Personal information
- Full name: George Neville Brownrigg
- Born: 16 July 1896 Durrow, Queen's County, Ireland
- Died: 20 January 1981 (aged 84) Westminster, London, England
- Batting: Unknown
- Bowling: Left-arm (unknown style)

Domestic team information
- 1921–1922: Sussex

Career statistics
| Competition | First-class |
| Matches | 3 |
| Runs scored | 26 |
| Batting average | 8.66 |
| 100s/50s | –/– |
| Top score | 11 |
| Balls bowled | 216 |
| Wickets | 4 |
| Bowling average | 25.75 |
| 5 wickets in innings | – |
| 10 wickets in match | – |
| Best bowling | 4/31 |
| Catches/stumpings | 2/– |
- Source: Cricinfo, 12 February 2012

= George Brownrigg =

Irish-born English cricketer

George Neville Brownrigg (16 July 1896 – 20 January 1981) was an Irish first-class cricketer. Brownrigg's batting style is unknown, while it is known he was a left-arm bowler, his exact bowling style is unknown. He was born at Durrow, Ireland.

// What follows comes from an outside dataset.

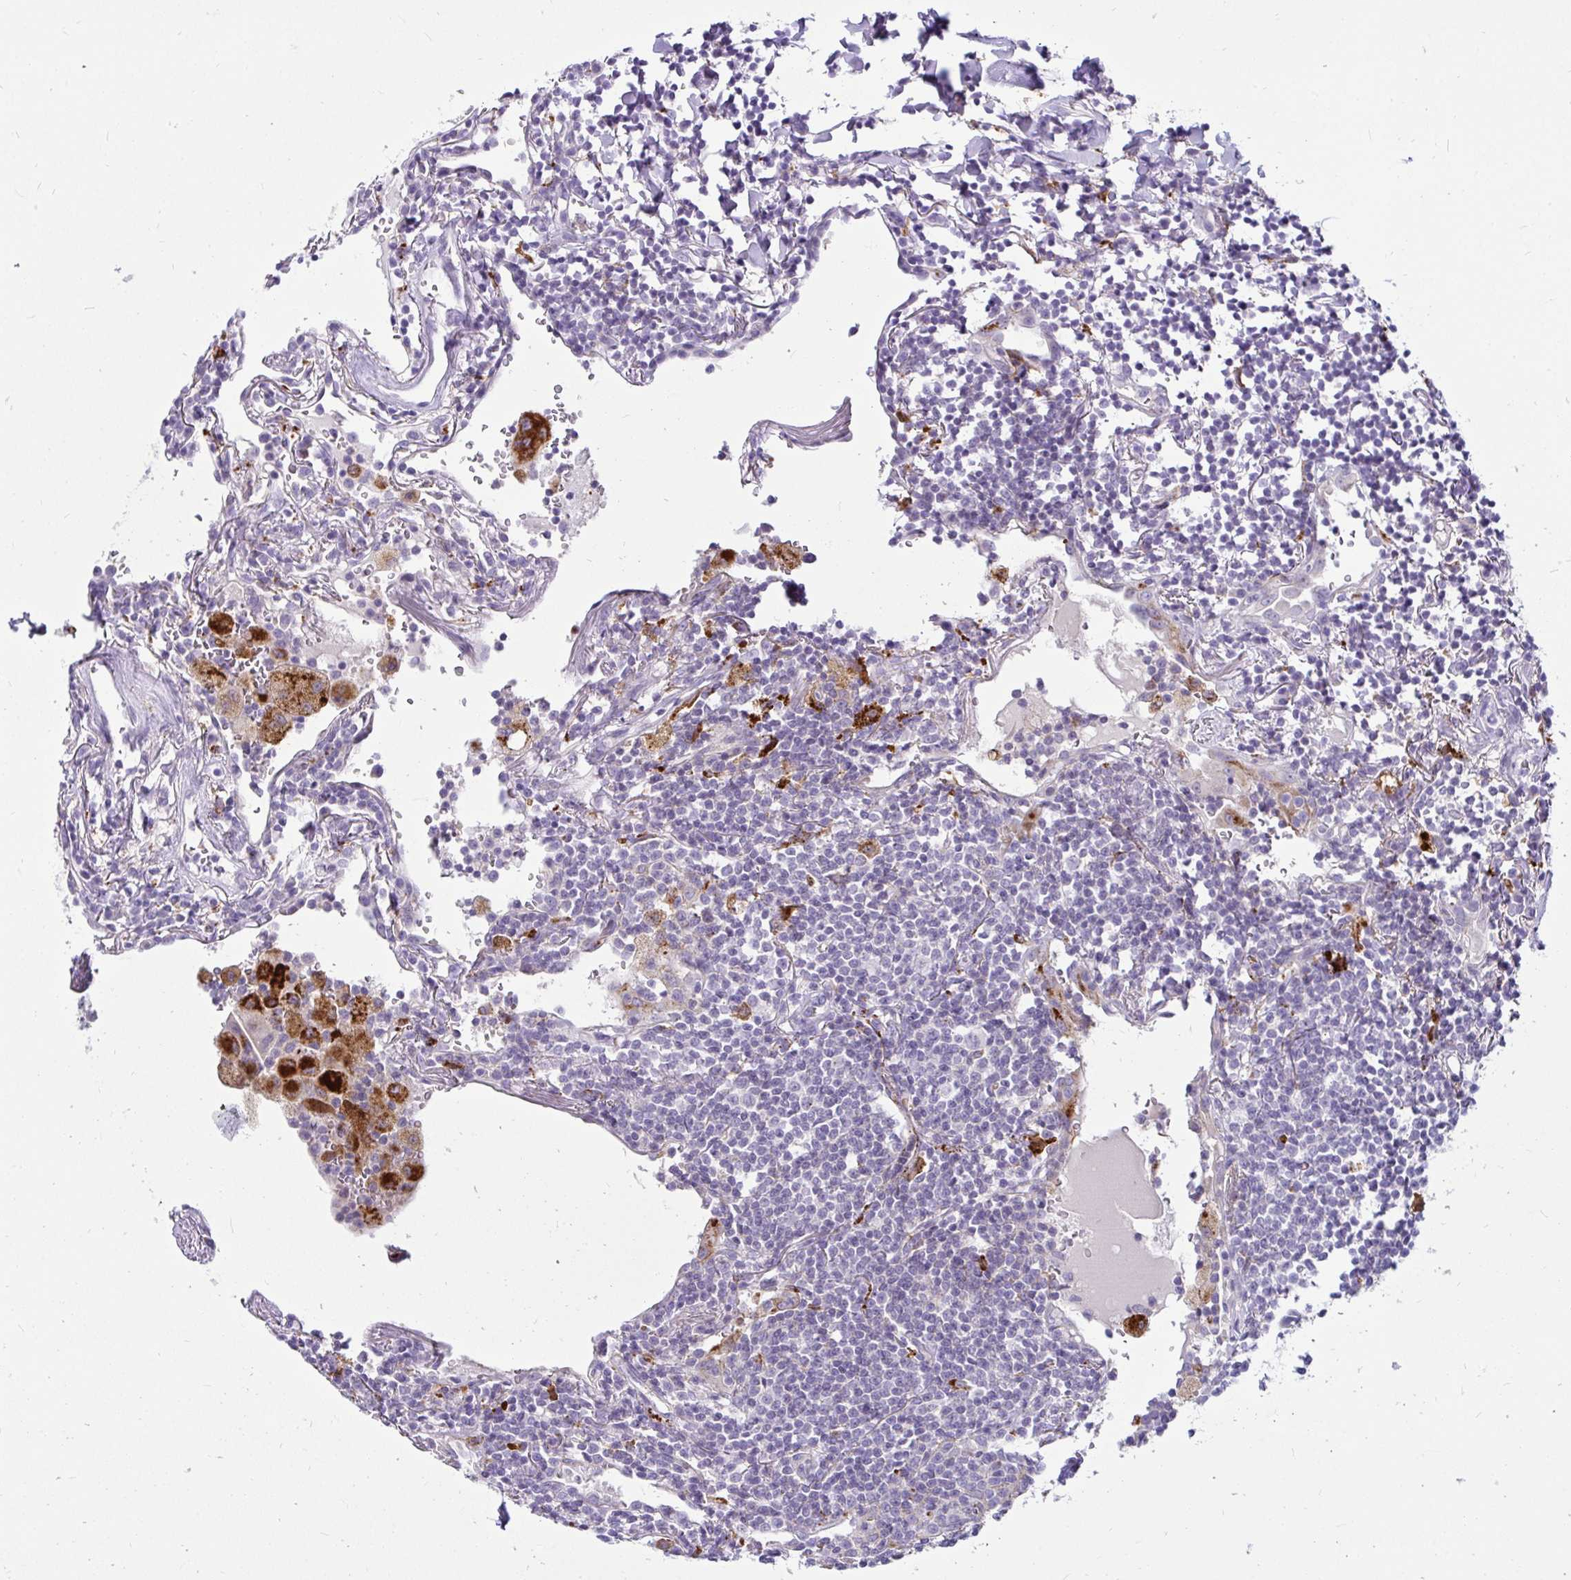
{"staining": {"intensity": "negative", "quantity": "none", "location": "none"}, "tissue": "lymphoma", "cell_type": "Tumor cells", "image_type": "cancer", "snomed": [{"axis": "morphology", "description": "Malignant lymphoma, non-Hodgkin's type, Low grade"}, {"axis": "topography", "description": "Lung"}], "caption": "Immunohistochemical staining of malignant lymphoma, non-Hodgkin's type (low-grade) displays no significant positivity in tumor cells.", "gene": "CTSZ", "patient": {"sex": "female", "age": 71}}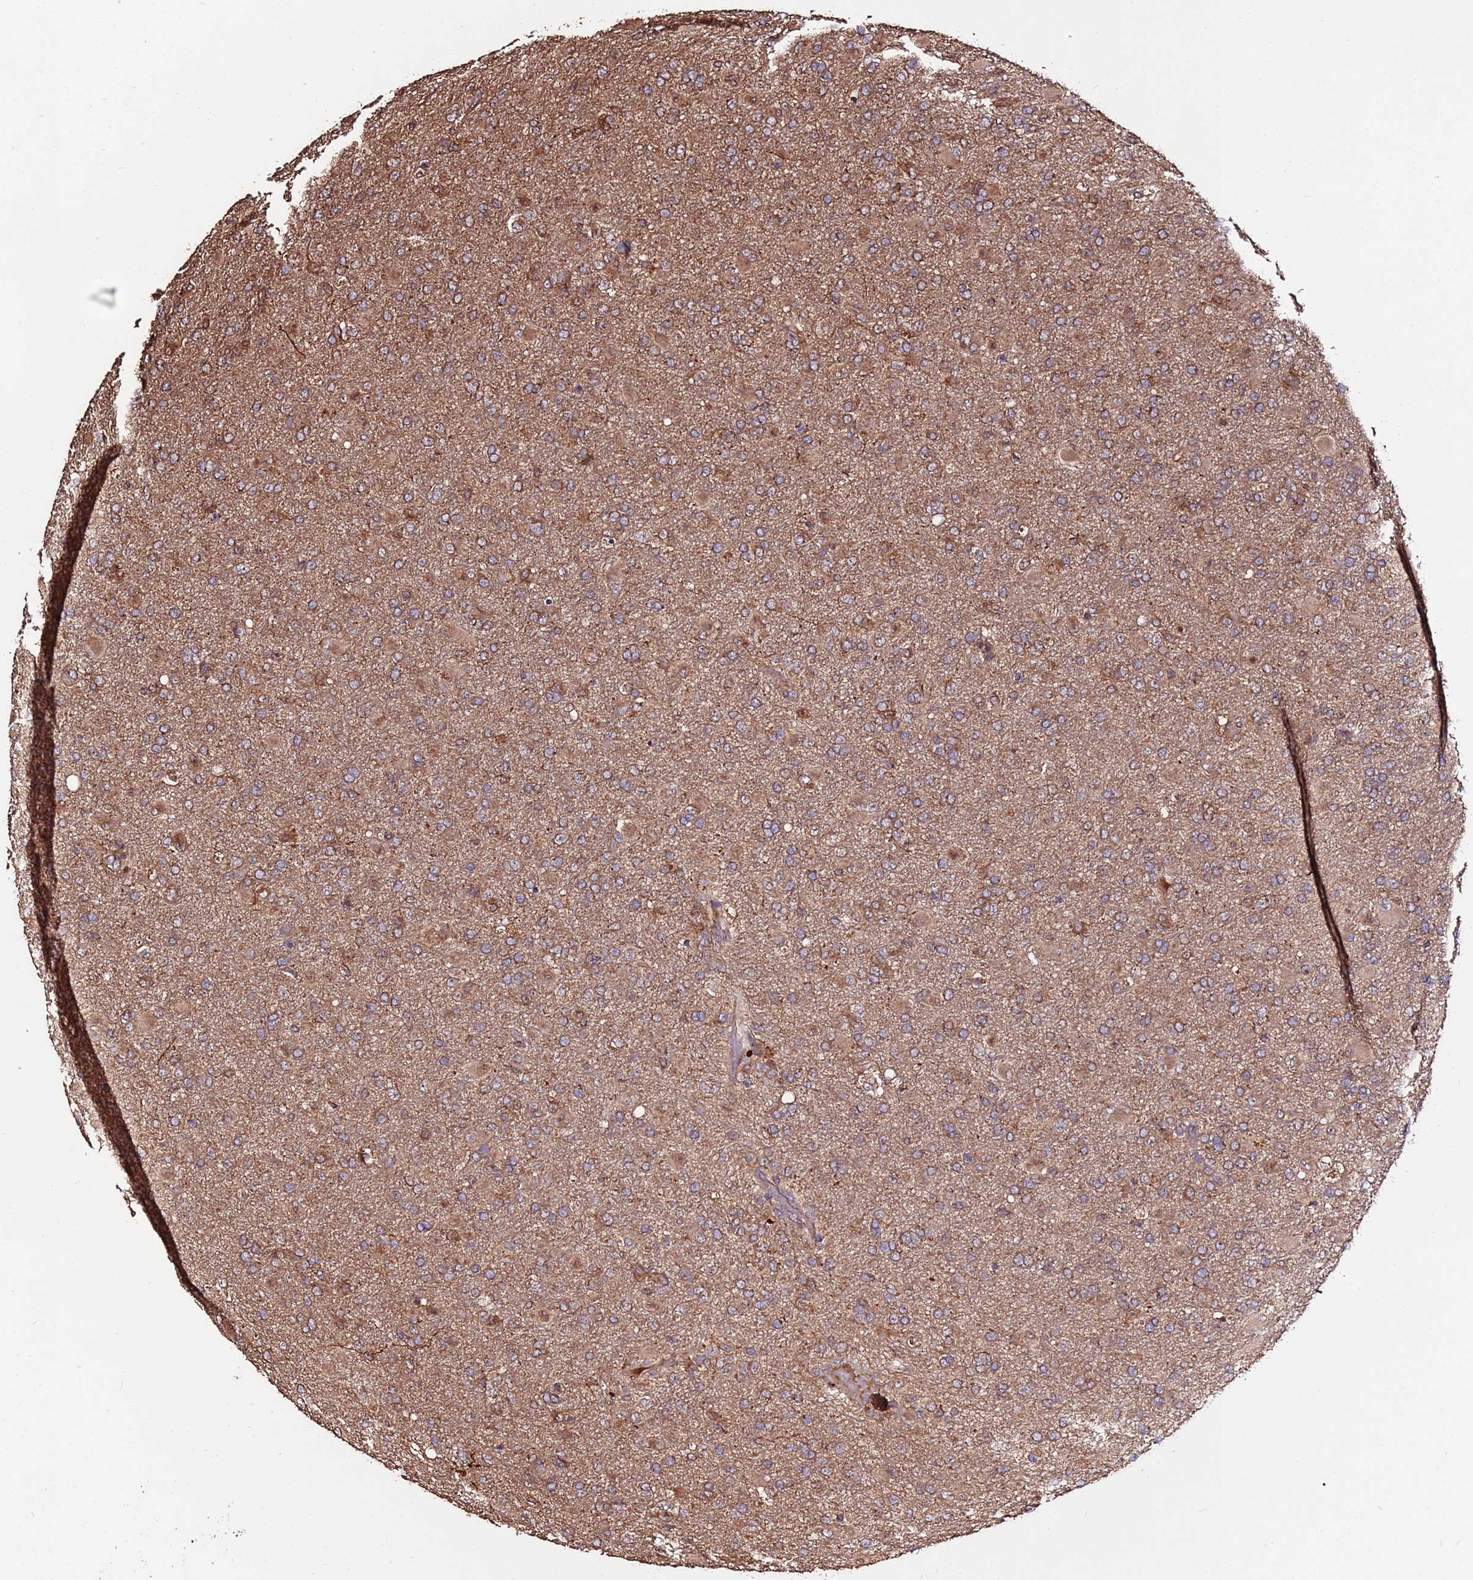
{"staining": {"intensity": "weak", "quantity": ">75%", "location": "cytoplasmic/membranous"}, "tissue": "glioma", "cell_type": "Tumor cells", "image_type": "cancer", "snomed": [{"axis": "morphology", "description": "Glioma, malignant, Low grade"}, {"axis": "topography", "description": "Brain"}], "caption": "DAB immunohistochemical staining of human glioma shows weak cytoplasmic/membranous protein expression in approximately >75% of tumor cells.", "gene": "RPS15A", "patient": {"sex": "male", "age": 65}}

Brownrigg made his first-class debut for Sussex against Oxford University in 1921. The following season he made two further first-class appearances in the 1922 County Championship against Warwickshire and Nottinghamshire. In his three first-class matches for Sussex, Brownrigg took 4 wickets at an average of 25.75, with best figures of 4/31. With the bat, he scored just 26 runs at a batting average of 8.66, with a high score of 11.

He died at Westminster, London on 20 January 1981.